_Records drawn from a dataset_
# # # # # # #
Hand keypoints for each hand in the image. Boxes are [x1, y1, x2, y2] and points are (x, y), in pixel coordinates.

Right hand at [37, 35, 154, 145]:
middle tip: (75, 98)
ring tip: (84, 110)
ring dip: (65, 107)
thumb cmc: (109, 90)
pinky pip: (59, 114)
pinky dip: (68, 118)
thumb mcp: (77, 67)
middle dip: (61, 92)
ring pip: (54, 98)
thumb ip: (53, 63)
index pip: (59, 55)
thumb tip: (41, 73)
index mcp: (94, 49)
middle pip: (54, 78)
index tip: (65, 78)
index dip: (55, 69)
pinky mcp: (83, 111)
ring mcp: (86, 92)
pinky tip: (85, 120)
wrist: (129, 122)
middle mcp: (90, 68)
# # # # # # #
_GOAL OF THE EXERCISE_
Lines containing the word "thumb" are to be located in the entries and copied.

_EXERCISE RESPONSE_
thumb cmc: (109, 90)
thumb mcp: (77, 67)
thumb ip: (53, 63)
thumb tip: (41, 73)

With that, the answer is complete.